Female. He finds it hard to think, but he recognises that much. The Lady had finally come.

He shifts his wrists in the rope bindings he has slowly been weakening. He gathers his strength and plants his legs firmly on the ground.

The Lady comes closer.

He pulls hard on the tether that holds him, the frayed rope letting go under his strength. He swings around towards the table where the Guard had kept the weapons he had wielded against him and grabs the dagger resting there.

He feels her behind him, hears her speak but does not understand her. He rushes towards her on rapidly weakening legs and pushes the dagger just below her rib cage, twisting it and forcing it up hard. He falls back then, exhausted and out of breath, and stares at the woman slowly dying in a pool of her own blood.

He stares and stares at her.

"Denewen… no, no… no… what have I done?" his broken whisper echoes through the dark room. He reaches out to the woman bleeding beside him, reaches out to his charge, to the one who holds his heart.

"I…"

"Oh Denny… I thought…."

He gently lifts her dying body and cradles her in his arms. He does not feel the pain of his own body anymore, his heart is screaming with another pain, a darker pain, and he is keening for his loss.

His tears fall wetly, landing on the closed eyelids of the woman he holds.

"Not your… fault… love…you…" he hears her gasp out painfully. His heart breaks as the woman who is his salvation tries still to save him from drowning. He clutches her tighter to his wretched body.

He understands now. The Lady had gambled, and gambled well. She had chanced that moulding a boy once her enemy into a man to protect her daughter would ensure her safety. She had gambled that if he ever found out the truth, his love for her would win out. And it had.

He knows he was right now, knows the feeling within him that had acted as a warning had proven true.
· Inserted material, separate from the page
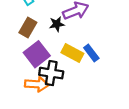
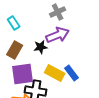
purple square: (37, 54) -> (23, 74), turned 30

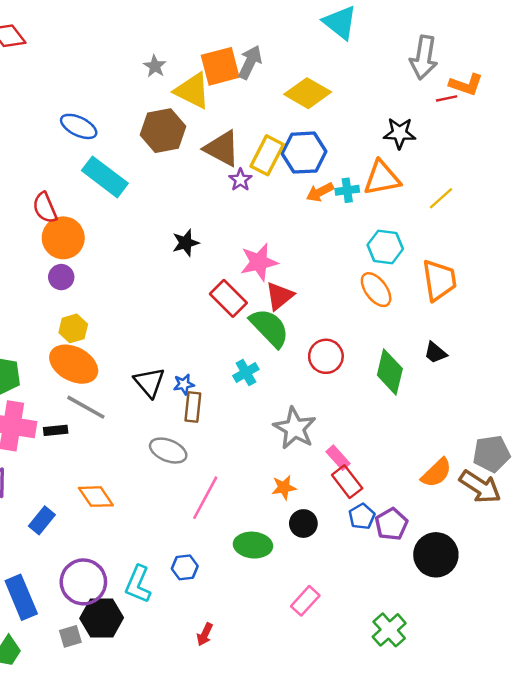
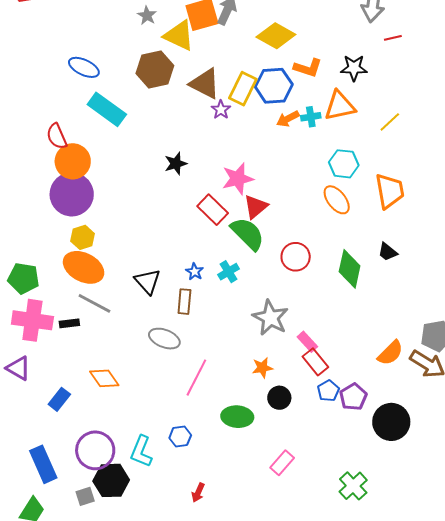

Something terrible had been coming. Something terrible had threatened his charge. And he had not heeded the warning. He had thought it was the Lady. But it had not been her who had killed the woman he loved.

His heart hardens in agony and grief. He could have saved her, could have prevented her blood from being spilt. But instead he had stayed. Instead I had killed the only one he held dear.

His fingers curl tightly around the dagger he had used to murder, used to butcher the woman who had thought only of him. He brings it to the place just below where his ribcage joins, he points its sharp blade to the place on him where he knifed her. He forces the blade in. He tilts it up and drives it in harder.

His life flows from him, mingling with hers in a red pool around them.

He holds her. His strength fades quickly, but still he holds her. He does not want to let go of her, does not want to give up her light. He pulls her closer, pressing his face into her neck. This costs him. His vision blurs and darkens, Denewen, his love, falls limply to his lap. She is smiling at him and she raises her hand towards him, to show him something, but she too is fading fast.

The last thing he sees is her hand fall, and a pressed flower he had for so long cherished fall from her cold lifeless fingers.